Mário Quintana, no livro "Sapato florido", aborda esse tema de forma saborosa em um texto intitulado "O estranho caso de mister Wong". Escreve: "Além do controlado Dr. Jekyll e do desrrecalcado Mister Hyde (em referência ao personagem de dupla personalidade de Robert Louis Stevenson em "O médico e o monstro"), há também um chinês dentro de nós: Mister Wong. Nem bom, nem mau: gratuito. Entremos, por exemplo, neste teatro. Tomemos este camarote. Pois bem, enquanto o Dr. Jekyll, muito compenetrado, é todo ouvidos, e Mister Hyde arrisca o olho e a alma no decote da senhora vizinha, o nosso Mister Wong, descansadamente, põe-se a contar carecas na platéia...Outros exemplos? Procure-os o senhor em si mesmo, agora mesmo. Não perca tempo. Cultive o seu Mister Wong!"

Sequer é necessária a exortação. Todos damos espaço, em vários momentos de cada dia, ao inconseqüente chinês que trazemos dentro de nós, sem que nos apercebamos ou admitamos. A maior parte do nosso lazer no que consiste? E as coleções, seja lá do que for (caixas de fósforo, maços de cigarros vazios, selos, latas de cerveja, etc.), não significam o nosso Mister Wong em ação? Em um engarrafamento de trânsito, rotina em qualquer grande cidade, enquanto o Dr. Jekyll procura estudar caminhos alternativos, e Mister Hyde tem ímpetos de passar por cima do "flanelinha" que lhe lambuza o pára-brisas, o distraído chinês conta as placas dos carros vindos de outras localidades. Não é uma ação boa e nem ruim. É inócua. É gratuita. É desnecessária. É inconseqüente.

Mesmo que não nos apercebamos, é esse o nosso lado mais apreciado pelos que nos cercam, que inconscientemente se identificam como também sendo os seus. No entanto, por vaidade, presunção ou tolice, procuramos escondê-lo ou pelo menos disfarçá-lo ou inibi-lo. Somos, sobretudo, ambíguos. No fundo sabemos que nossa aparente seriedade nos confere um aspecto ridículo.
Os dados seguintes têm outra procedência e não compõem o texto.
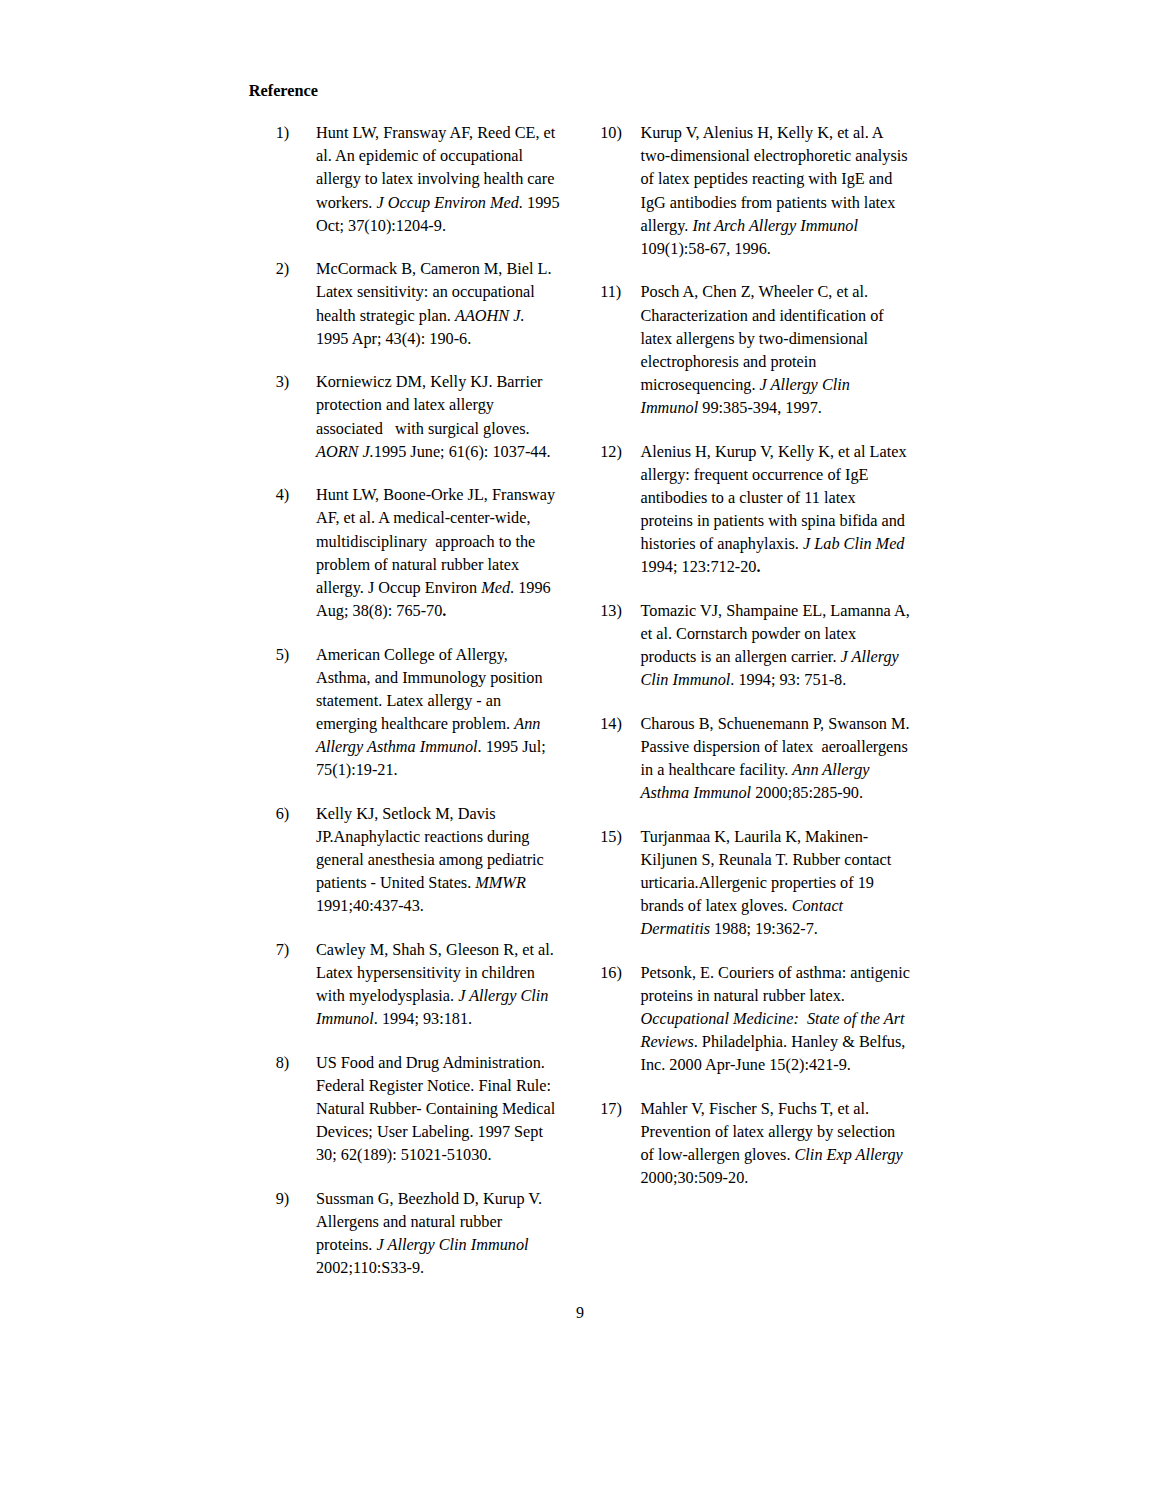Reference
1) Hunt LW, Fransway AF, Reed CE, et al. An epidemic of occupational allergy to latex involving health care workers. J Occup Environ Med. 1995 Oct; 37(10):1204-9.
2) McCormack B, Cameron M, Biel L. Latex sensitivity: an occupational health strategic plan. AAOHN J. 1995 Apr; 43(4): 190-6.
3) Korniewicz DM, Kelly KJ. Barrier protection and latex allergy associated with surgical gloves. AORN J. 1995 June; 61(6): 1037-44.
4) Hunt LW, Boone-Orke JL, Fransway AF, et al. A medical-center-wide, multidisciplinary approach to the problem of natural rubber latex allergy. J Occup Environ Med. 1996 Aug; 38(8): 765-70.
5) American College of Allergy, Asthma, and Immunology position statement. Latex allergy - an emerging healthcare problem. Ann Allergy Asthma Immunol. 1995 Jul; 75(1):19-21.
6) Kelly KJ, Setlock M, Davis JP.Anaphylactic reactions during general anesthesia among pediatric patients - United States. MMWR 1991;40:437-43.
7) Cawley M, Shah S, Gleeson R, et al. Latex hypersensitivity in children with myelodysplasia. J Allergy Clin Immunol. 1994; 93:181.
8) US Food and Drug Administration. Federal Register Notice. Final Rule: Natural Rubber- Containing Medical Devices; User Labeling. 1997 Sept 30; 62(189): 51021-51030.
9) Sussman G, Beezhold D, Kurup V. Allergens and natural rubber proteins. J Allergy Clin Immunol 2002;110:S33-9.
10) Kurup V, Alenius H, Kelly K, et al. A two-dimensional electrophoretic analysis of latex peptides reacting with IgE and IgG antibodies from patients with latex allergy. Int Arch Allergy Immunol 109(1):58-67, 1996.
11) Posch A, Chen Z, Wheeler C, et al. Characterization and identification of latex allergens by two-dimensional electrophoresis and protein microsequencing. J Allergy Clin Immunol 99:385-394, 1997.
12) Alenius H, Kurup V, Kelly K, et al Latex allergy: frequent occurrence of IgE antibodies to a cluster of 11 latex proteins in patients with spina bifida and histories of anaphylaxis. J Lab Clin Med 1994; 123:712-20.
13) Tomazic VJ, Shampaine EL, Lamanna A, et al. Cornstarch powder on latex products is an allergen carrier. J Allergy Clin Immunol. 1994; 93: 751-8.
14) Charous B, Schuenemann P, Swanson M. Passive dispersion of latex aeroallergens in a healthcare facility. Ann Allergy Asthma Immunol 2000;85:285-90.
15) Turjanmaa K, Laurila K, Makinen-Kiljunen S, Reunala T. Rubber contact urticaria.Allergenic properties of 19 brands of latex gloves. Contact Dermatitis 1988; 19:362-7.
16) Petsonk, E. Couriers of asthma: antigenic proteins in natural rubber latex. Occupational Medicine: State of the Art Reviews. Philadelphia. Hanley & Belfus, Inc. 2000 Apr-June 15(2):421-9.
17) Mahler V, Fischer S, Fuchs T, et al. Prevention of latex allergy by selection of low-allergen gloves. Clin Exp Allergy 2000;30:509-20.
9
No entanto, teimamos em conservá-la como fachada. Gilberto de Mello Kujawski, em um artigo publicado no "Caderno de Sábado" do "Jornal da Tarde", escreveu a respeito: "A condição humana se edifica sob o signo da ambigüidade. O homem não tem identidade. Mas seria caso de indagar se a ambigüidade não representa no homem o que ele tem de divino. Porque os deuses, tampouco, têm identidade".

Somos pessoas do nosso tempo e de nossa comunidade. Podemos adquirir até relativa notoriedade, não importa por qual razão, em nosso âmbito restrito. No plano mundial, pouquíssimos conseguem. Destes, menos ainda logram sobreviver a, digamos, uma década após sua morte. Aparência não conta, já que muda de um ano para o outro, quando não diariamente. Nome? Menos ainda. Não serve para caracterizar uma identidade. Somos incapazes de saber, entre nossos parentes próximos (e mais ainda remotos), quantos indivíduos se chamaram exatamente como nós. E até entre os que não possuem o mínimo parentesco. No Brasil há uma infinidade de pessoas com o nome José da Silva, entre outros. Na impossibilidade de estabelecer uma genuína identidade, que tal cultivarmos nosso lado moleque, nem bom e nem mau, mas só gratuito: o nosso Mister Wong?!

1 comment:

Anonymous said...

Olá,amigo Pedro.
Acredito que a maioria de nós tenhamos uma ou mais personalidades
encerradas no fundo da alma.
No meu caso,costumo dizer que são duas. Chamo-as pelos nomes de Mr Contido e Sr Afoito.